Filed under Chabad Theology, Jewish Leadership

7 responses to “Chabad On Campus

  1. Isa

    Hillel in my day,(1973 -1975) had lots of students about. Of course it certainly helped that the building was open till 10 pm. I used it as a place to put my lock on a free locker and to study. 10 + years later, this place was practically deserted it didn’y help that the doors closed at 5pm.
    Oh by the way Univ of Minnesota, Minneapolis Hillel house

  2. Eliezer Sneiderman

    Part of your analysis is correct. The Chabad House is seen as a home so that students who are uncomfortable with some aspect of the evening grin and bear it because they are guests. But, there is another aspect. The Chabad Rabbi and paradigm are so different than the students frame of reference that everyone, even the most strongly identified student, is on the same page. Whereas Hillel has students running things, so, if one doesn’t like a song or a style of prayer or something to that effect it is taken personally.
    But, I take issue to your contention that Chabad does not affect a large group of students. We see 500 different students a year at Chabad programs at the University of Delaware. This is close to %50 of the identified Jewish student body. If we had more room and resources we could reach even more.

  3. Neo-Conservaguy

    A Chabad Shliach enters the fray… this could get interesting.

  4. Eliezer –

    I understand where you’re coming from. But your experience is far fromm typical. Ask Menachem Schmidt. The average campus shaliach reaches fewer students than you and any impact he has is negligable for most of the students reached. The greatest success is and always has been student run, student controlled programing independent of “adult” community orgs, Chabad included.

  5. Josh

    Shmarya,

    You are old school. You are articulating the ancient style of Chabad on Campus. At the university that I attend Chabad has gota gourgeous building of their own, where hundreds of Jewish students feel free toa ttend when they want. We are very proud of the Shlichim here. The same applies to countless universities where there’s chabad presence, like binghamton, rutgers, etc….

  6. C-Girl

    I attended a Kabbalas Shabbos service & dinner at a major US university a few years ago when I was traveling for work. The service was wonderful, if sparsely attended. There was much heartfelt prayer, lots of singing- it was truly a joyous time.

    The weirdness began when everyone drifted downstairs for dinner. As soon as kiddush began, young guys came out of the woodwork, as did a lot of “unusual” older non-religious types, all who expressed a great deal of familiarity toward the rabbi.

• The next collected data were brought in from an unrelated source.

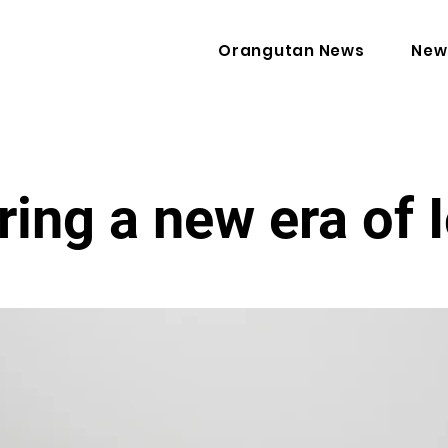
Orangutan News
New
ring a new era of 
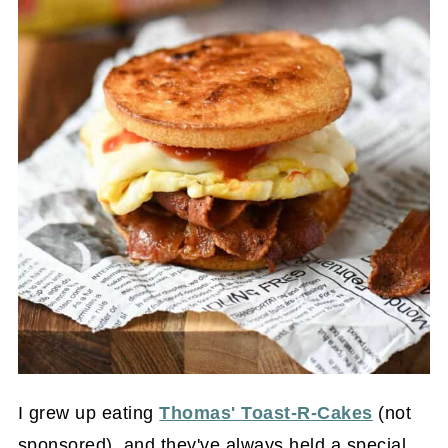
I grew up eating
Thomas' Toast-R-Cakes
(not
sponsored), and they've always held a special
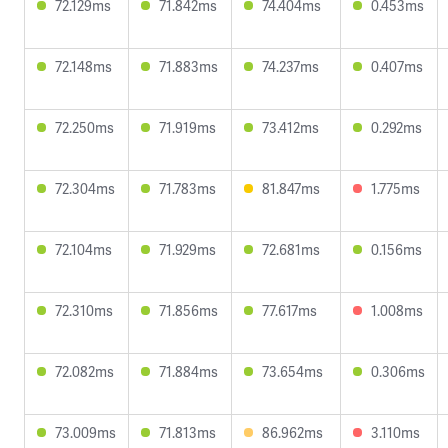
72.129ms
71.842ms
74.404ms
0.453ms
72.148ms
71.883ms
74.237ms
0.407ms
72.250ms
71.919ms
73.412ms
0.292ms
72.304ms
71.783ms
81.847ms
1.775ms
72.104ms
71.929ms
72.681ms
0.156ms
72.310ms
71.856ms
77.617ms
1.008ms
72.082ms
71.884ms
73.654ms
0.306ms
73.009ms
71.813ms
86.962ms
3.110ms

All proceeded to get stinking drunk along with the rabbi, who got louder and more confrontational as the night progressed. At one point, most of the students left to go see a movie on campus.

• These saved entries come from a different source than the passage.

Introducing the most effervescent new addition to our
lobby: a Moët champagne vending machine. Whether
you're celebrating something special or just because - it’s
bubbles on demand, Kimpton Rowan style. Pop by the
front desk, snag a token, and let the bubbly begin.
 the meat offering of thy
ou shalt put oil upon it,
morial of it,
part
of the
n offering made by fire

    This was way different from what I’d seen in my hometown, and I prayed that it wasn’t a typical campus Chabad experience.

  7. stillfrum

    C-Girl,
    It’s not atypical at all. And it gets worse. I witnessed the above behavior from Chabad at Rutgers University, even around and after the time that they built their huge replica of 770 on the campus. The Chabad rabbi got many kids drunk, including frat boys who thought it was cool to get drunk with the rabbi before they went to their parties on friday nights. On Simchas Torah, dancing outside the student center, the rabbi stood up on a garbage can and declared that the newly-deceased Rebbe was the moshiach. Not only that, they ostracized many people who had the nerve to participate in Hillel acitivities. My friends were told that they shouldn’t speak to me, that I was poisonous. Lies were spread about me. I found out that I was not the first, nor the last, to experience this treatment. The daughter of the Hillel rabbi in my time that later studied at Rutgers, (the rabbi has smicha from YU and the Mir Yeshiva) was told by the rebbetzin that she wasn’t welcome at Chabad House.

    No thanks to those experiences, I am an orthodox rabbi today. I didn’t need any kiruv organization to become frum, although the Orthodox Hillel rabbi was probably the biggest influence towards that path. The rabbi denies everything. Surprised? I doubt it.